(Set tasks)
[1] In the report on smouldering megafires below, translate the following sentence into Spanish: "Smouldering megafires are the largest and longest-burning fires on Earth."
[2] Extend the report on smouldering megafires, which appears below, by writing what follows its final sentence.

(Selected text)
** BEGIN **

Teaser, summary, work performed and final results

Periodic Reporting for period 2 - HAZE (Reducing the Burden of Smouldering Megafires: an Earth-Scale Challenge)

Teaser

Smouldering megafires are the largest and longest-burning fires on Earth. They destroy essential peatland ecosystems, and are responsible for 15% of annual global greenhouse gas emissions. This is the same amount attributed to the whole of the European Union, and yet it is not...

Summary

Smouldering megafires are the largest and longest-burning fires on Earth. They destroy essential peatland ecosystems, and are responsible for 15% of annual global greenhouse gas emissions. This is the same amount attributed to the whole of the European Union, and yet it is not accounted for in global carbon budgets. Peat fires also induce surges of respiratory emergencies in the population and disrupt shipping and aviation routes for long periods, weeks even months. The ambition of HAZE is to advance the science and create the technology that will reduce the burden of smouldering fires. Despite their importance, we do not understand how smouldering fires ignite, spread or extinguish, which impedes the development of any successful mitigation strategy. Megafires are routinely fought across the globe with techniques that were developed for flaming fires, and are thus ineffective for smouldering. Moreover, the burning of deep peat affects older soil carbon that has not been part of the active carbon cycle for centuries to millennia, and thus creates a positive feedback to the climate system. HAZE wants to turn the challenges faced by smouldering research into opportunities and has the following three novel aims:
1) To conduct controlled laboratory experiments and discover how peat fires ignite, spread and extinguish.
2) To develop multidimensional computational models for the field scale (~1 km) and simulate the real phenomena.
3) To create pathways for novel mitigation technologies in accurate prevention, quick detection systems, and simulation-driven suppression strategies.
With my proposal, Europe has the chance to lead the way and pioneer technologies against this Earth-scale and important but unconventional source of emissions. I am confident that with the support of ERC, I can deliver the science and excellence needed to tackle this global challenge, and in doing so, I will advance the knowledge frontier, foster innovation and develop new young talent for Europe.

** END **

(Recorded information)
** BEGIN **

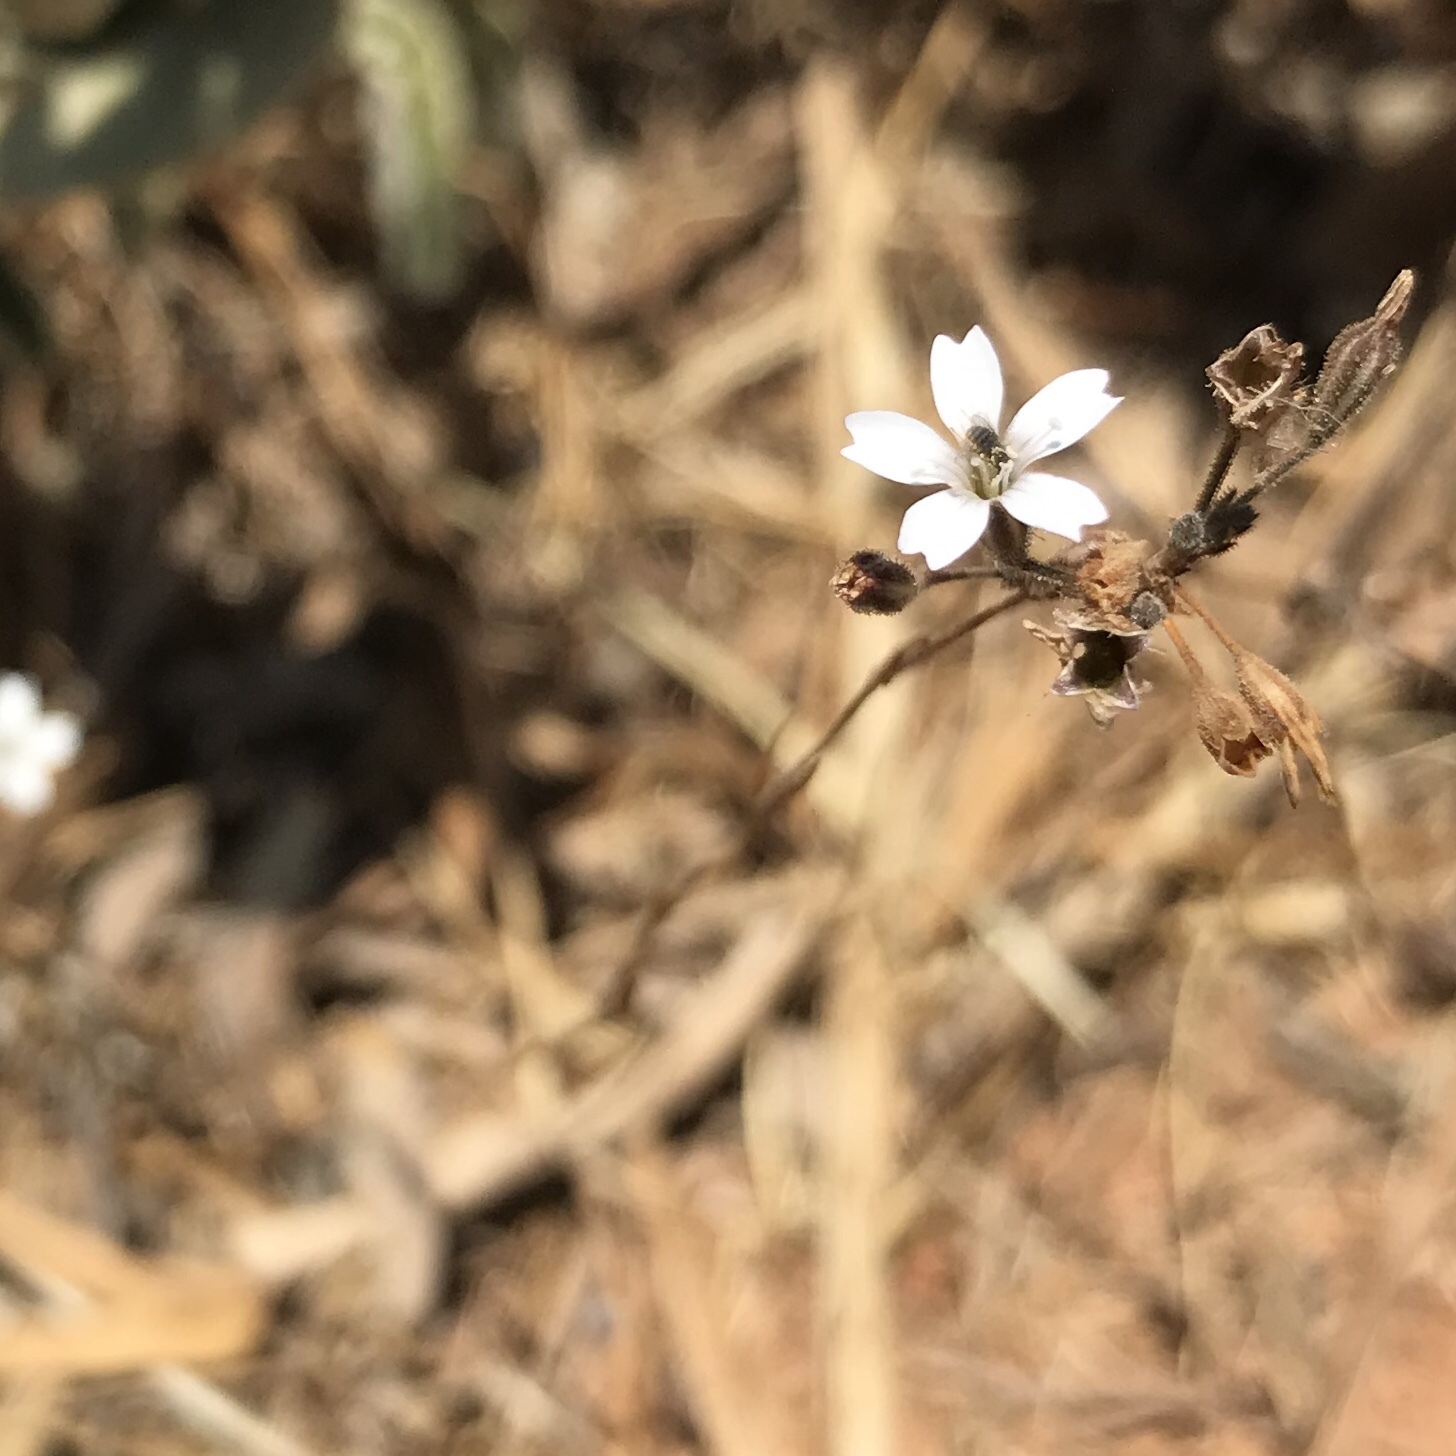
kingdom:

** END **

(Response list)
[1] Los megaincendios latentes son los incendios más grandes y de mayor duración de la Tierra.

[2]
The topic of peat fires is inherently interdisciplinary since geoscientists study the ecosystem and the soil chemistry of peatlands, while combustion experts, like me, study the smouldering phenomena. This has been a challenge to previous work and led to a very fragmented science topic, but it is also an opportunity that I want to embrace. In HAZE, I propose a research approach that belongs to thermofluids and mechanical engineering but that studies a geoscience topic. I already sit at the interface between the disciplines studying smouldering megafires, and my network of collaborators penetrates ecology, geology, atmosphere sciences and biochemistry. I attend their conferences and have been invited to deliver keynotes at them (eg, EGU, IHSS, FESP).
Some of the outputs of HAZE would be best appreciate by geoscientist. For example, I will provide accurate estimations of megafire occurrences worldwide and their emissions, informing weather and climate models, pollution information systems and carbon inventories.

Work performed

WP
1) To conduct controlled laboratory experiments and discover how peat fires ignite, spread and extinguish.
2) To develop multidimensional computational models for the field scale (~1 km) and simulate the real phenomena.
3) To create pathways for novel mitigation technologies in accurate prevention, quick detection systems, and simulation-driven suppression strategies.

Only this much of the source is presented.